Let's take these elements in a concrete example. Let's say you work for a movie theater company and have a theory that the mobile visitors to your website only want to see showtimes and directions. One of your customers sees a help wanted sign at one of the theaters with a link for information on how to apply. This young applicant's only computer is a smart phone (an increasingly common phenomenon). He goes to the website and is redirected to a mini-site that only has show times and directions. He can't get to the desktop version of the site with job information. You just lost a job applicant and embarrassed yourself.

Running through the tests.... You might think it was a reasonable assumption to only show certain information to mobile users, but if you were not absolutely sure, you could have put a link to the full site and suppressed the redirect logic. How would you know about this incident? Are you tracking clicks on that "desktop version" link? Was there a place to leave feedback? Or will that incident only be seen as a bounce in your traffic report? If you figured out what happened, what are you going to do about it? Do you have the resources to correct mistaken assumptions and continually improve the behavior of the site(s)?
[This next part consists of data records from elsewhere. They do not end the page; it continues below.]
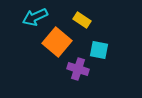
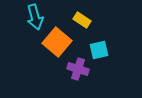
cyan arrow: rotated 80 degrees counterclockwise
cyan square: rotated 24 degrees counterclockwise
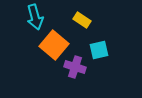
orange square: moved 3 px left, 3 px down
purple cross: moved 3 px left, 2 px up
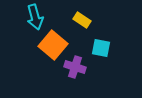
orange square: moved 1 px left
cyan square: moved 2 px right, 2 px up; rotated 24 degrees clockwise
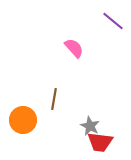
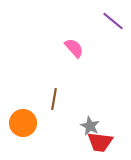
orange circle: moved 3 px down
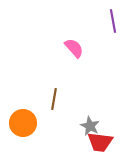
purple line: rotated 40 degrees clockwise
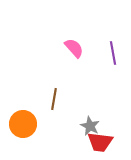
purple line: moved 32 px down
orange circle: moved 1 px down
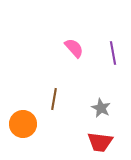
gray star: moved 11 px right, 18 px up
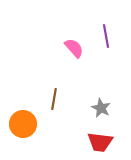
purple line: moved 7 px left, 17 px up
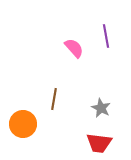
red trapezoid: moved 1 px left, 1 px down
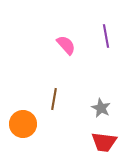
pink semicircle: moved 8 px left, 3 px up
red trapezoid: moved 5 px right, 1 px up
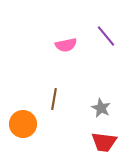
purple line: rotated 30 degrees counterclockwise
pink semicircle: rotated 120 degrees clockwise
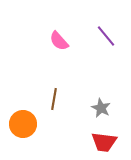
pink semicircle: moved 7 px left, 4 px up; rotated 60 degrees clockwise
I really like Tom and what he has done at Ektron since he joined. In particular, Tom has helped focus Ektron and elevate the discussion about serving audiences. Buyers should definitely listen to these ideas but be aware that supporting context-aware visitor experiences adds cost to the initial implementation and ongoing maintenance. There is more logic to test before you launch the new site; but the real effort is after deployment when you have to constantly test and tune the logic as you see it respond to real users. You have to accept that context-driven logic has the potential to worsen visitor experience and be prepared to make corrections. This means having a team with the time and skills to monitor and adjust the logic. If you have access to that talent, you should be able to use context information to help deliver great visitor experiences.